*REQUIREMENT:*
Retype each record below word for word. Leave the pictures out.

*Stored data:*
----------------------------------------

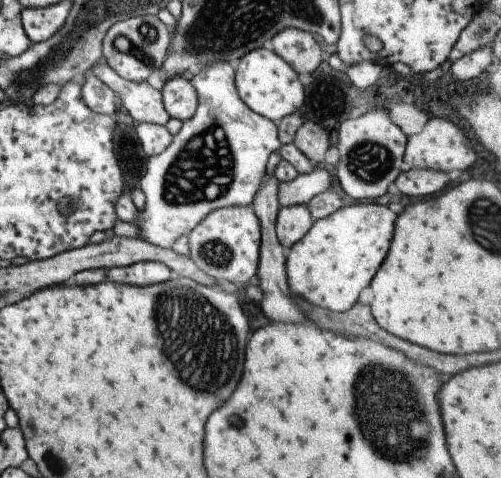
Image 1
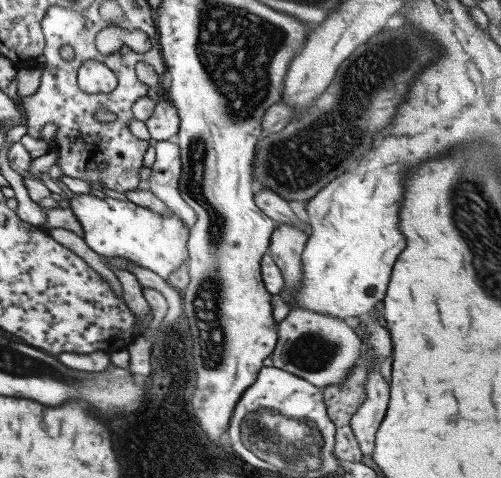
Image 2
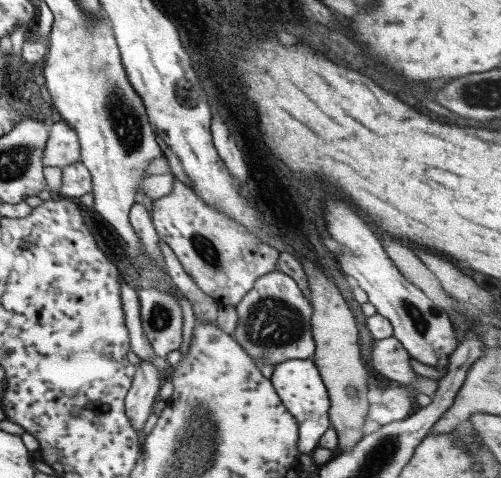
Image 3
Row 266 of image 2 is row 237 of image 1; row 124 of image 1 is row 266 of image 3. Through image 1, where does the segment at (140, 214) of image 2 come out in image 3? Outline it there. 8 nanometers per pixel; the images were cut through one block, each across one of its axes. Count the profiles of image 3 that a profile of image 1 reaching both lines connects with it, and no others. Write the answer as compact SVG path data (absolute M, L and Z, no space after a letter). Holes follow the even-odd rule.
M180 180L173 181L169 194L156 198L152 202L150 219L158 240L165 242L171 248L171 252L177 257L185 274L191 278L203 294L211 296L217 306L231 304L235 307L241 297L247 294L255 279L277 270L276 256L278 252L273 247L260 243L253 235L250 235L249 231L246 231L245 227L242 227L242 224L208 205L192 191L192 188L186 187Z

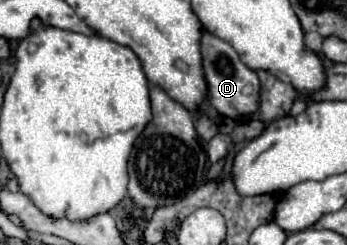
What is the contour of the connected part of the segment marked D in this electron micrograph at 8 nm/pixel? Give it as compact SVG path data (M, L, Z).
M203 32L201 58L203 58L205 80L207 80L207 100L219 114L227 118L241 118L257 110L257 96L259 96L257 74L239 60L239 54L227 42L223 42L211 32Z

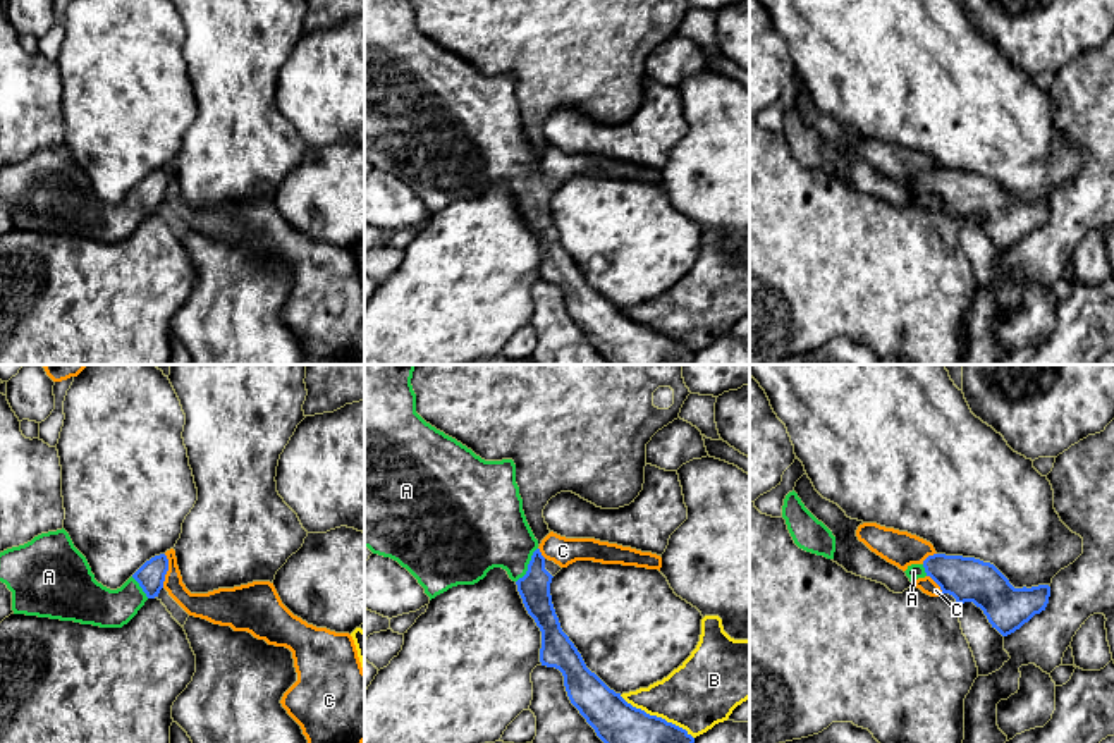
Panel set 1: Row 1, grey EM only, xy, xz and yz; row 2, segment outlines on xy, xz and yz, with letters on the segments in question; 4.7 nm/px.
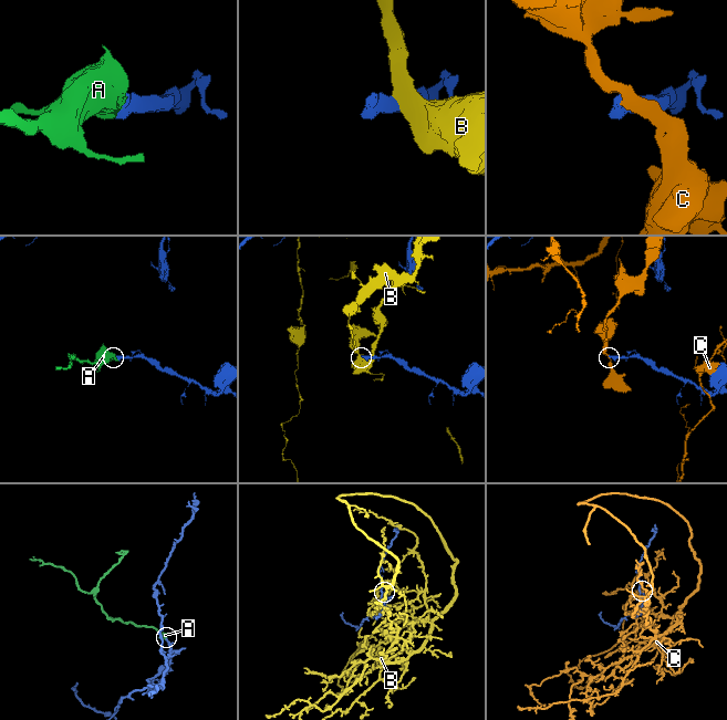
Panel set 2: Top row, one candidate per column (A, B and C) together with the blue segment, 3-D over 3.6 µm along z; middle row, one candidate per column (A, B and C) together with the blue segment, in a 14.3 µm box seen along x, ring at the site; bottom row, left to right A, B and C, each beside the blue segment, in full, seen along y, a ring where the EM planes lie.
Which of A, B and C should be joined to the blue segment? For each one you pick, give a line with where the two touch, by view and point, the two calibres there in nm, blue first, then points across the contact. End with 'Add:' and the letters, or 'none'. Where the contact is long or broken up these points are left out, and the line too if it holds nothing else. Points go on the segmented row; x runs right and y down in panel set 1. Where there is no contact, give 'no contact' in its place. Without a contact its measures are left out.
A: meets blue in xz at (528, 564); 150 nm thick on the blue side, 360 nm on the other
Add: A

----------------------------------------

*OUTPUT FOR THIS EXERCISE:*
Image 1
Image 2
Image 3
Row 266 of image 2 is row 237 of image 1; row 124 of image 1 is row 266 of image 3. Through image 1, where does the segment at (140, 214) of image 2 come out in image 3? Outline it there. 8 nanometers per pixel; the images were cut through one block, each across one of its axes. Count the profiles of image 3 that a profile of image 1 reaching both lines connects with it, and no others. Write the answer as compact SVG path data (absolute M, L and Z, no space after a letter). Holes follow the even-odd rule.
M180 180L173 181L169 194L156 198L152 202L150 219L158 240L165 242L171 248L171 252L177 257L185 274L191 278L203 294L211 296L217 306L231 304L235 307L241 297L247 294L255 279L277 270L276 256L278 252L273 247L260 243L253 235L250 235L249 231L246 231L245 227L242 227L242 224L208 205L192 191L192 188L186 187Z

What is the contour of the connected part of the segment marked D in this electron micrograph at 8 nm/pixel? Give it as compact SVG path data (M, L, Z).
M203 32L201 58L203 58L205 80L207 80L207 100L219 114L227 118L241 118L257 110L257 96L259 96L257 74L239 60L239 54L227 42L223 42L211 32Z

Panel set 1: Row 1, grey EM only, xy, xz and yz; row 2, segment outlines on xy, xz and yz, with letters on the segments in question; 4.7 nm/px.
Panel set 2: Top row, one candidate per column (A, B and C) together with the blue segment, 3-D over 3.6 µm along z; middle row, one candidate per column (A, B and C) together with the blue segment, in a 14.3 µm box seen along x, ring at the site; bottom row, left to right A, B and C, each beside the blue segment, in full, seen along y, a ring where the EM planes lie.
Which of A, B and C should be joined to the blue segment? For each one you pick, give a line with where the two touch, by view and point, the two calibres there in nm, blue first, then points across the contact. End with 'Add:' and the letters, or 'none'. Where the contact is long or broken up these points are left out, and the line too if it holds nothing else. Points go on the segmented row; x runs right and y down in panel set 1. Where there is no contact, give 'no contact' in its place. Without a contact its measures are left out.
A: meets blue in xz at (528, 564); 150 nm thick on the blue side, 360 nm on the other
Add: A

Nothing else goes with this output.